Book Review: The Dutch House

The Dutch House, by Ann Patchett


The blurb on this book's dust jacket calls it "a dark fairy tale about two smart people ... who are forced to confront the people who left them behind." Well, perhaps. I prefer to call it a fine story, well told, about a family growing and changing in the second half of the past century.

Look, this is a great book. But to make it something larger, to analyze all its symbolism, to liken it to a dark fairy tale -- a mythical story outside our world that is meant to deceive -- really takes it too far. Instead, it's a series of anecdotes that join to make up a wonderful story.

The novel's star is the Dutch House, an ostentatious mansion on the outskirts of Philadelphia. Cyril Conroy, an up-and-coming real-estate magnate with a wife and two young children, buys the house when the original owners -- the VanHoebeeks, a wealthy Dutch family -- sell it lock, stock, and barrel. Seriously, he buys everything, including the furniture, dishes, and the portraits of the VanHoebeeks above the fireplace mantels. Even the previous family's domestic help come with the house. The new owners move in, and never change a thing, except to commission new portraits of Conroy and his wife. But his wife refuses to sit, and thus the artist paints the daughter, Maeve.
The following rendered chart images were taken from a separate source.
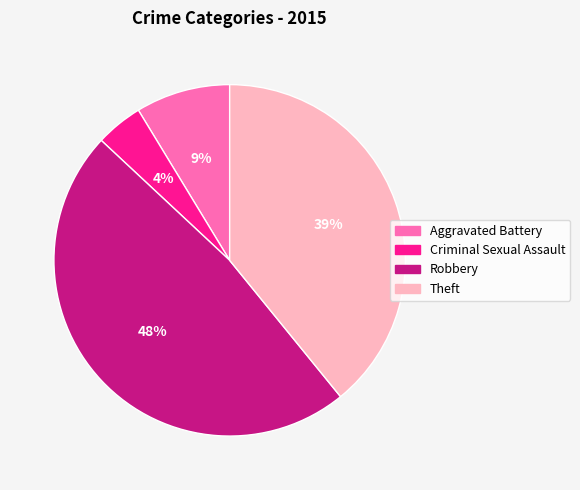

What is the largest slice in the pie chart?

Robbery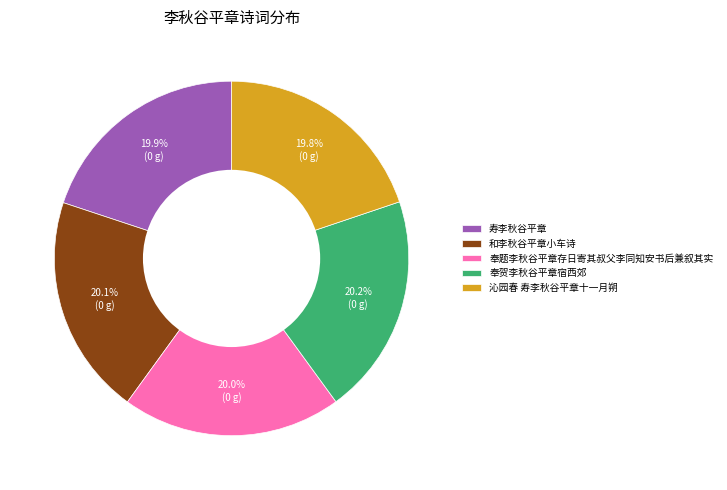

How many slices are in this pie chart?

5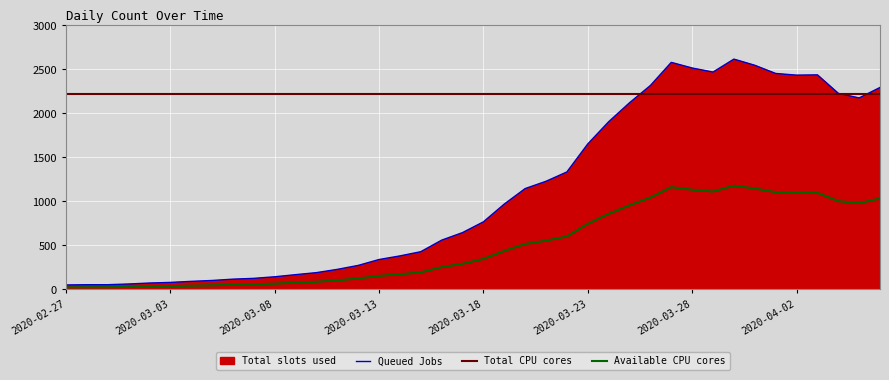

Is it true that the value at 2020-03-11 is 226?

True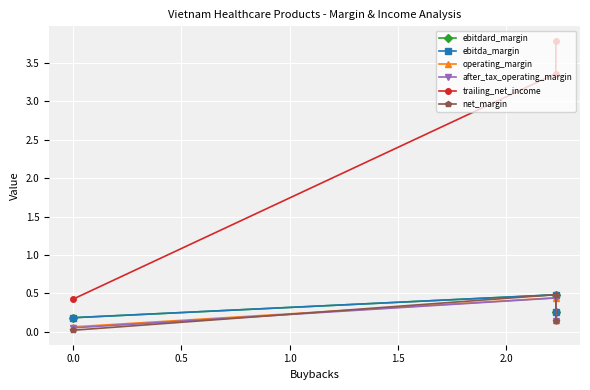

What is the difference between the second highest and minimum values in the trailing_net_income series?

2.9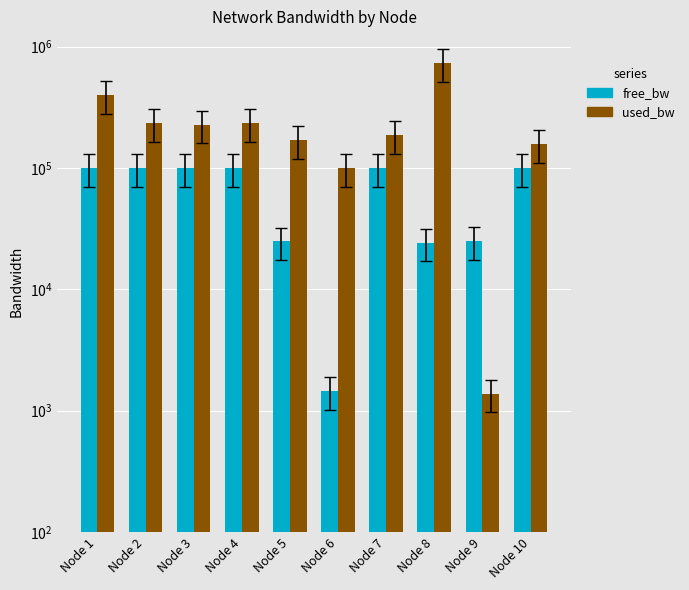

Which series has the widest spread of values?

used_bw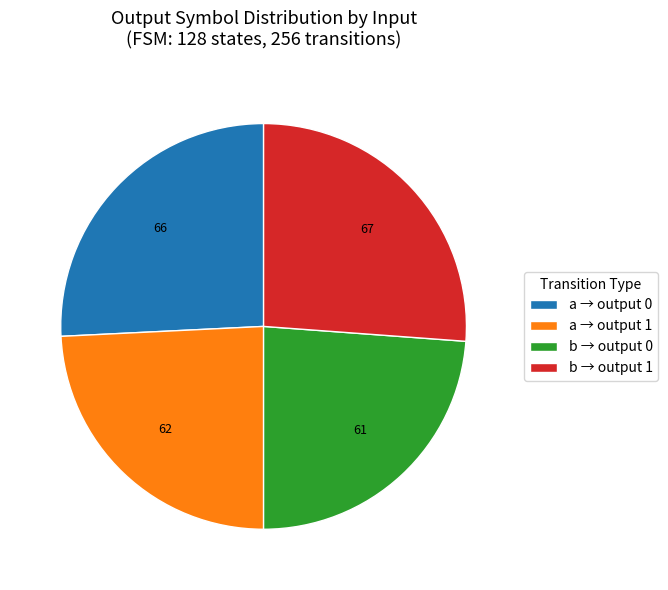

Does a → output 1 account for over 50% of the chart?

No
The story then follows this strange family -- a workaholic, distant father, a mother who up and leaves, a nanny who is fired, a step-mother who hates her step-children -- through the next several decades.

The son, Danny, is the passive narrator who tells the story, but lets the action happen around him. Maeve is the active protagonist, the dominant character, the driver of the tale.

It is well written, compelling, and at times surprisingly funny. The characters are multi-faceted and well drawn. Danny and Maeve, upon whom the story revolves, have a tender, loving, yet uneven  relationship that extends over the half-century of the book. Maeve, the older sister, is Danny's mentor, adviser, and substitute parent.

While the narratives sometime jump around in time, they mesh well. An opening tale leads to a backstory, which brings us up to the present. Overall, the story moves forward as the family members age and come to terms with their pasts.